Welche Anerkennung haben Sie erfahren?
Es freut mich besonders, wenn ich trotz meines Alters von erst 40 Jahren von Kollegen in bestimmte Fachgremien gewählt werde. In schwierigen Fragen wird Wert auf meine Meinung gelegt.
Welche Rolle spielen die Mitarbeiter bei Ihrem Erfolg?
Wir sind keine Einzelkämpfer und können nur im Team arbeiten. Ohne meine Mitarbeiter wäre ich auf verlorenem Posten. Nach welchen Kriterien wählen Sie Mitarbeiter aus? Nach der beruflichen Qualifikation, aber auch Temperament, Durchsetzungsvermögen und Extrovertiertheit spielen eine Rolle. Ein Wissenschafter ist heute kein introvertierter Einzelkämpfer mehr, er muß kommunizieren, sich präsentieren und vermarkten können. Wir brauchen brillante Köpfe, die wir ausbilden und auf Dauer auch halten können. Der Mensch steht immer im Mittelpunkt, Wissenschaft findet im Kopf statt.
Wie motivieren Sie Ihre Mitarbeiter?
Natürlich gibt es auch bei uns wie in jedem anderen Betrieb hin und wieder kleine Meinungsverschiedenheiten oder Reibereien. Aber insgesamt haben wir ein angenehmes Arbeitsklima, und die Mitarbeiter fühlen sich wohl, wie sie mir in persönlichen Gesprächen auch immer wieder bestätigen. Außerdem versuche ich, die Arbeit jedes einzelnen an einem Projekt transparent zu machen und zusammenhängend darzustellen und das Zusammengehörigkeitsgefühl und die Corporate Identity zu stärken. Wieviel Zeit verwenden Sie für Ihre Fortbildung? Es sind durchschnittlich fünf Prozent meiner Arbeitszeit, die ich für Fortbildung, Kongresse und Erfahrungsaustausch mit Kollegen aufwende.Welchen Rat möchten Sie an die nächste Generation weitergeben? Mir wurde die wissenschaftliche Karriere mit diversen Argumenten ein wenig madig gemacht, die sich dann allesamt als falsch herausgestellt haben. Daher sollte man sich nicht abschrecken lassen von irgendwelchen Trends, deren Lebensdauer niemand kennt. Entscheidet euch für eine Richtung, die euch Spaß macht und wo ihr Talent mitbringt - sonst endet ihr im Mittelmaß, und das kann niemanden glücklich machen. Wir würden uns viel mehr Leute wünschen, die sich für Wissenschaft und Forschung in der Veterinärmedizin interessieren. Potentielle Kandidaten werden gerne von uns beraten.
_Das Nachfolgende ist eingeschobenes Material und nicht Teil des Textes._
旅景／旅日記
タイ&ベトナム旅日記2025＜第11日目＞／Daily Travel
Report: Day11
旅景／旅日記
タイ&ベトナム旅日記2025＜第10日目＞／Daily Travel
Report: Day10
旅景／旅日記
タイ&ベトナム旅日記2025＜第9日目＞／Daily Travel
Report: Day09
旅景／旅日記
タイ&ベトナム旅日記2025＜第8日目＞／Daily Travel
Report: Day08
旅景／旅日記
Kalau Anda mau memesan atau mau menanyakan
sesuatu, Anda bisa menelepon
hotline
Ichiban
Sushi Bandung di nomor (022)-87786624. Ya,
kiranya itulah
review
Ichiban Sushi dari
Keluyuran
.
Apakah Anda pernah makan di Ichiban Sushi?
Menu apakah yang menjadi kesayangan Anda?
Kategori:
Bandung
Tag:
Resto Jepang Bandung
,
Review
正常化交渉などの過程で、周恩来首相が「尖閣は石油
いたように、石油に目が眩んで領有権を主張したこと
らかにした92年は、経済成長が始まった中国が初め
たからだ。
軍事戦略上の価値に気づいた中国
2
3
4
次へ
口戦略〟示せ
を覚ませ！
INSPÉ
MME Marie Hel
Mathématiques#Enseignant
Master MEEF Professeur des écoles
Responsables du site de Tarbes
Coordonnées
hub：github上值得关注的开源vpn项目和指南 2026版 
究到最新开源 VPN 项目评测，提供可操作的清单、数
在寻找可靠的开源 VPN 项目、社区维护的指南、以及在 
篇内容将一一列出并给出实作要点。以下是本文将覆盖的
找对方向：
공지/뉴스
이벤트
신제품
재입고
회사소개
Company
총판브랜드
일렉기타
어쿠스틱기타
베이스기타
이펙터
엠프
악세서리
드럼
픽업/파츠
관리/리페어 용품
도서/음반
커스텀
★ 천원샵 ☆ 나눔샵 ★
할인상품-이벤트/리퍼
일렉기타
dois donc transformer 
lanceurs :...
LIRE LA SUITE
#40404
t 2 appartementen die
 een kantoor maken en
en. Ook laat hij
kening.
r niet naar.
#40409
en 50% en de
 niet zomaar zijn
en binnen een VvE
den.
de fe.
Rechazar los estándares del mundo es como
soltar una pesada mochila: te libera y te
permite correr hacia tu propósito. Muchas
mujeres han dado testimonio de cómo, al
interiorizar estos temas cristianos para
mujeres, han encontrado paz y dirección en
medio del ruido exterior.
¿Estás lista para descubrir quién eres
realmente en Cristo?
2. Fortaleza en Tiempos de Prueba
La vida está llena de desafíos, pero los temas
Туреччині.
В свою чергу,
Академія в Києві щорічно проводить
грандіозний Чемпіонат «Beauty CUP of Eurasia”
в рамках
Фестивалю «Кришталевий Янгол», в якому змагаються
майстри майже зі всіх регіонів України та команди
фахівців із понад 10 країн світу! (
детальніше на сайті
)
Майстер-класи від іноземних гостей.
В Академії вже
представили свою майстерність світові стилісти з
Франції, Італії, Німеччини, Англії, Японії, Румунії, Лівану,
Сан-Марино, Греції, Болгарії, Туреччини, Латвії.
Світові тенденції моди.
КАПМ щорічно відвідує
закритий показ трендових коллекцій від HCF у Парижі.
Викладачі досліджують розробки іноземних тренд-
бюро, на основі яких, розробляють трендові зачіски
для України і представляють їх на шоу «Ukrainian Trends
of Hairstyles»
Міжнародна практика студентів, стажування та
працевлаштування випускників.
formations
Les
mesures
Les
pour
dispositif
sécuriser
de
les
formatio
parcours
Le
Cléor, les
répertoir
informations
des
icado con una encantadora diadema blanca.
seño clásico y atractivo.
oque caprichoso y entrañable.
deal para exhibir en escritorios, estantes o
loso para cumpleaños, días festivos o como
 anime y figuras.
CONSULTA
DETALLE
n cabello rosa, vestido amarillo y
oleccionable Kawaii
Welche Ziele haben Sie sich gesteckt?
Das Institut ist ja noch im Aufbau, und die internationale Wahrnehmung, zu welchen Leistungen wir hier imstande sind, ist noch etwas gedämpft. Dies zu verbessern ist eines meiner wichtigsten Ziele in nächster Zukunft. Mein Vertrag mit der Universität in Wien läuft 2008 aus, aber ich hoffe, daß er verlängert wird. Und die Chancen dafür stehen gut.
Ihr Lebensmotto?
Das Leben ist wie ein Fluß. Hört man auf zu rudern, treibt man zurück.